Askari: A Story of Collaboration and Betrayal in the Anti-Apartheid Struggle
- First edition cover
- Author: Jacob Dlamini
- Language: English
- Subject: South African liberation history
- Genre: History; Biography;
- Publisher: Jacana Media (2014, South Africa); Hurst & Company (2015, United Kingdom); Oxford University Press (2015, United States);
- Publication date: 2014
- Publication place: South Africa
- Media type: Print (hardcover, paperback)
- Awards: Sunday Times Alan Paton Award (2015)
- ISBN: 9781431409754

= Askari: A Story of Collaboration and Betrayal in the Anti-Apartheid Struggle =

South African biography, first published in 2014

Askari: A Story of Collaboration and Betrayal in the Anti-Apartheid Struggle is a nonfiction book by South African historian Jacob Dlamini. The book examines the life and actions of Glory Sedibe, also known as “Comrade September", a prominent member of the African National Congress (ANC) and its military wing, Umkhonto we Sizwe (MK) in exile in the 1980s, who became an askari - a term used in apartheid South Africa for former liberation movement members who collaborated with the state’s security forces.

==Plot==
The book focuses on Glory Sedibe’s abduction in August 1986 from exile in Swaziland by an apartheid police unit known as the Security Branch. It also focus on his torture and interrogation and eventually his collaboration with the police.

Jacob Dlamini uses Sedibe’s life story to show the complexities in the struggle against apartheid and the systematic fermentation of betrayal and collaboration amongst comrades.
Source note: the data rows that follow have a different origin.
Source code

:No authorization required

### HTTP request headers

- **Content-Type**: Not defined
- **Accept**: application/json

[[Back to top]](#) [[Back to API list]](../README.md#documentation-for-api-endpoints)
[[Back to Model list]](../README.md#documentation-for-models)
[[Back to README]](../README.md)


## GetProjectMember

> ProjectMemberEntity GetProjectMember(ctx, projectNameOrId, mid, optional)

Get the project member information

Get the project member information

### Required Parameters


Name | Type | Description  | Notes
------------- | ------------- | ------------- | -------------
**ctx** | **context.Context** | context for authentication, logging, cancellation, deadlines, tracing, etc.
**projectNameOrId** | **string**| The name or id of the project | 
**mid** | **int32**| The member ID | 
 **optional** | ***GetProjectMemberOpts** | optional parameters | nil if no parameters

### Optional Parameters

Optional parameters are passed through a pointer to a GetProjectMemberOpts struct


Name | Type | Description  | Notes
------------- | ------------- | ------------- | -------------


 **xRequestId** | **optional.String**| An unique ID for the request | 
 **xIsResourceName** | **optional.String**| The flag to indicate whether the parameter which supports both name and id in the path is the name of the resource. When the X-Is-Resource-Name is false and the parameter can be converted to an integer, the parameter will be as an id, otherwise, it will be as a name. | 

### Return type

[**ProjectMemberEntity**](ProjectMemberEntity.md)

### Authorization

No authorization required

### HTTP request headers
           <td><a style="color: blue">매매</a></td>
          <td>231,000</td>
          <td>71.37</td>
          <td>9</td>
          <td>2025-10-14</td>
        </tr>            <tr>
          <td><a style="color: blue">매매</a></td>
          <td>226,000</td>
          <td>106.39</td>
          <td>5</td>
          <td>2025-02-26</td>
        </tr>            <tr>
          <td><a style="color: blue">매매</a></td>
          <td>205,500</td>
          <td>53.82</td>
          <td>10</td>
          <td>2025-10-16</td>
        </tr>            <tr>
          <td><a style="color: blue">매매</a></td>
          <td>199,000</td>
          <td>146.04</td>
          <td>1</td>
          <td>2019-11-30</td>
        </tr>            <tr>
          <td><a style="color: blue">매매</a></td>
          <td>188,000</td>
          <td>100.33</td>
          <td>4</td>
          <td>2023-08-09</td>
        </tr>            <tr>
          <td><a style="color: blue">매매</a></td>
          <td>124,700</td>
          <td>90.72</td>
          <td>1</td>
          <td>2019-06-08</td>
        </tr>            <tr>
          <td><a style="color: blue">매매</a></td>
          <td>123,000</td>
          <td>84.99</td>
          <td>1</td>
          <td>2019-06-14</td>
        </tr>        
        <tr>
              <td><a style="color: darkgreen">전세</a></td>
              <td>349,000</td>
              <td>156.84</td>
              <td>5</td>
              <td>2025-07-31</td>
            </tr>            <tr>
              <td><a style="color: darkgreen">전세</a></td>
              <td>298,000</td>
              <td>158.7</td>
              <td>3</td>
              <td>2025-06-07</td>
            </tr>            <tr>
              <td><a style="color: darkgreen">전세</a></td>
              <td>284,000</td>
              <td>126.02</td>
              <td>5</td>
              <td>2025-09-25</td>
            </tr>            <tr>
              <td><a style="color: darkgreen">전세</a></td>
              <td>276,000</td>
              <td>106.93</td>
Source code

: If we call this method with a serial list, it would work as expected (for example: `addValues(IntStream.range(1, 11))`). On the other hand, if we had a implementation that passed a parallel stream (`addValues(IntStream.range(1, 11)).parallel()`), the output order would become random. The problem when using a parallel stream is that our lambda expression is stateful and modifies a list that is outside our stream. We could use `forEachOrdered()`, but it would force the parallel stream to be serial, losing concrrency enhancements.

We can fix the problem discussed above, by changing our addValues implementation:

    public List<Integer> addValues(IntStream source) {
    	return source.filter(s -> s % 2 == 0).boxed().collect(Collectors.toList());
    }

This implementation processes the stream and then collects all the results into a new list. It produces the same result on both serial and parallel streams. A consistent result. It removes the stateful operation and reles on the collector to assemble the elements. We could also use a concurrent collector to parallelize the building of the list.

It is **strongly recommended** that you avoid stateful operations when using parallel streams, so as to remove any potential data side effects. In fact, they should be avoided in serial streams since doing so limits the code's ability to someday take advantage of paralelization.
According to Wendell Moore:
The book highlights just how far a coercive state can go to protect its system but, more importantly, what individuals will do in order to survive it.

Sedibe, undergoing extreme torture, provided police with key information that led to the deaths and arrests of former comrades and soon took up a paying job with the Security Branch as an askari or what the state called a "rehabilitated terrorist", stationed at Vlakplaas with Eugene de Kock and was feared by his former comrades.

== Reception ==
Askari was first published in South Africa by Jacana Media in 2014 and later internationally by Hurst & Company (UK) in 2015 and Oxford University Press in the United States. In June 2015, the book won the Sunday Times Alan Paton Award, one of South Africa’s premier literary honours for non-fiction writing.